[CWG-Stewardship] For your review - draft responses to ICG Questions

Mueller, Milton L milton.mueller at pubpolicy.gatech.edu
Fri Oct 2 15:08:11 UTC 2015


I think in effect Alan and Chuck have answered the ICG question. They are saying that the ICANN-Verisign proposal does NOT meet the requirements because it was designed to address a much more limited issue ("how to logistically eliminate NTIA approvals at the moment of transition")

More comments below:

> -----Original Message-----
> CG:
> I think you made my point much better than I did:  ". .  the Verisign/ICANN
> proposal was not a vehicle for this (amending or replacing the RZMaintainer
> Cooperative Agreement). That proposal is solely about how to logistically
> eliminate NTIA approvals at the moment of transistion, and not introduce any
> risk . . . the proposal is addressing a completely different issue . . . "

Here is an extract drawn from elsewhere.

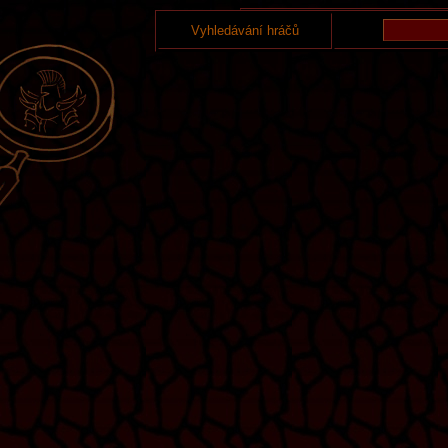
Vyhledávání hráčů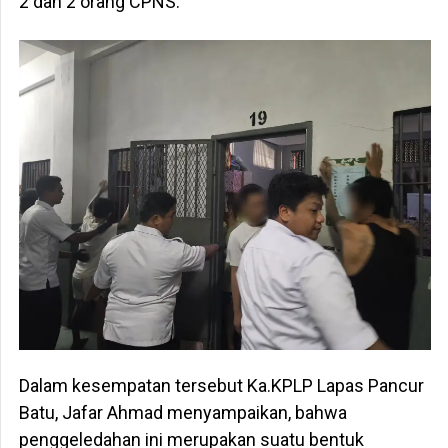
2 dan 2 orang CPNS.
Dalam kesempatan tersebut Ka.KPLP Lapas Pancur
Batu, Jafar Ahmad menyampaikan, bahwa
penggeledahan ini merupakan suatu bentuk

The proposal may be addressing a different issue, but I think both of you may be missing the point. Unless we know whether there is a contractual or other kind of "agreement" between PTI and Verisign, we do not know what arrangements will ensure that PTI's root zone changes are implemented. If the ICANN-Verisign proposal does not address that issue, it does not meet the requirements of the CWG transition proposal. 

And we cannot simply say, "that is for NTIA to solve." The future relationship between PTI and Verisign is not something that can be addressed by modifying the NTIA-Verisign cooperative agreement (unless of course you want NTIA to continue in its oversight role in some way). All NTIA can do is get itself out of the way by ending its authorization role. But we need to know what binds Verisign to implement PTI's root zone modifications, and whether ICANN is the contracting party, whether ICANN can end the contract and take over the function itself, etc. Those questions are, I guess we agree, not answered in the proposal. So I would recommend answering in that way.